Pékin arrête une journaliste australienne pour atteinte à la sécurité nationale

 La journaliste Cheng Lei a été officiellement arrêtée par la Chine, ont annoncé les autorités australiennes, lundi 8 février. 
Accusée d'avoir "fourni illégalement des secrets d'État à l'étranger" selon Pékin, la présentatrice australienne de la chaîne chinoise CGTN, Cheng Lei, a été officiellement placée en détention par Pékin, a annoncé Canberra lundi. Cette arrestation s'inscrit dans un contexte de tensions croissantes entre la Chine et l'Australie.  

Une présentatrice australienne de la chaîne chinoise anglophone CGTN a été officiellement arrêtée et accusée de "divulgation de secrets d'État à l'étranger", a annoncé Canberra, lundi 8 février, six mois après son placement en détention.

La ministre des Affaires étrangères australienne, Marise Payne, a indiqué avoir été informée le 5 février par les autorités chinoises de l'arrestation de Cheng Lei, détenue sans aucune explication depuis août. 

Cette mère de deux enfants est accusée d'avoir "fourni illégalement des secrets d'État à l'étranger", a précisé Marise Payne dans un communiqué.

Cheng Lei, une présentatrice connue de la chaîne de télévision publique CGTN, réalisait des interviews de chefs d'entreprise du monde entier pour des émissions de dirigeants internationaux. 

Née dans la province du Hunan, elle avait émigré en Australie au cours de son enfance avant de retourner en Chine et d'être embauchée par la télévision publique en 2012.

Cheng Lei menacée par une lourde peine

Si elle est reconnue coupable d'avoir enfreint les lois chinoises sur la "sécurité nationale", elle sera condamnée à une lourde peine.
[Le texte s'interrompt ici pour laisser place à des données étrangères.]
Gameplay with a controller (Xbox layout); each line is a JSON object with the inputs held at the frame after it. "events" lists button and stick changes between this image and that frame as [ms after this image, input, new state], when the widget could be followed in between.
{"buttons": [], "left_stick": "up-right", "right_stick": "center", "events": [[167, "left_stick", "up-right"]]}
Sa nièce Louisa Wen a affirmé à la télévision australienne ABC que, dans "cette affaire, sa famille ne comprend rien".

Selon elle, la situation est tout particulièrement "difficile" pour la fille de la présentatrice, âgée de 11 ans et pour son fils de 9 ans. 

Cette journaliste a été placée en détention dans un contexte de tensions bilatérales grandissantes entre Pékin et Canberra. 

Les relations diplomatiques s'étaient nettement dégradées au début de l'année 2020 après l'appel lancé par Canberra pour une enquête internationale sur l'origine du nouveau coronavirus, repéré pour la première fois dans la ville chinoise de Wuhan.

L'Australie reproche également à Pékin son influence grandissante en Asie-Pacifique et ses ingérences présumées dans les affaires australiennes.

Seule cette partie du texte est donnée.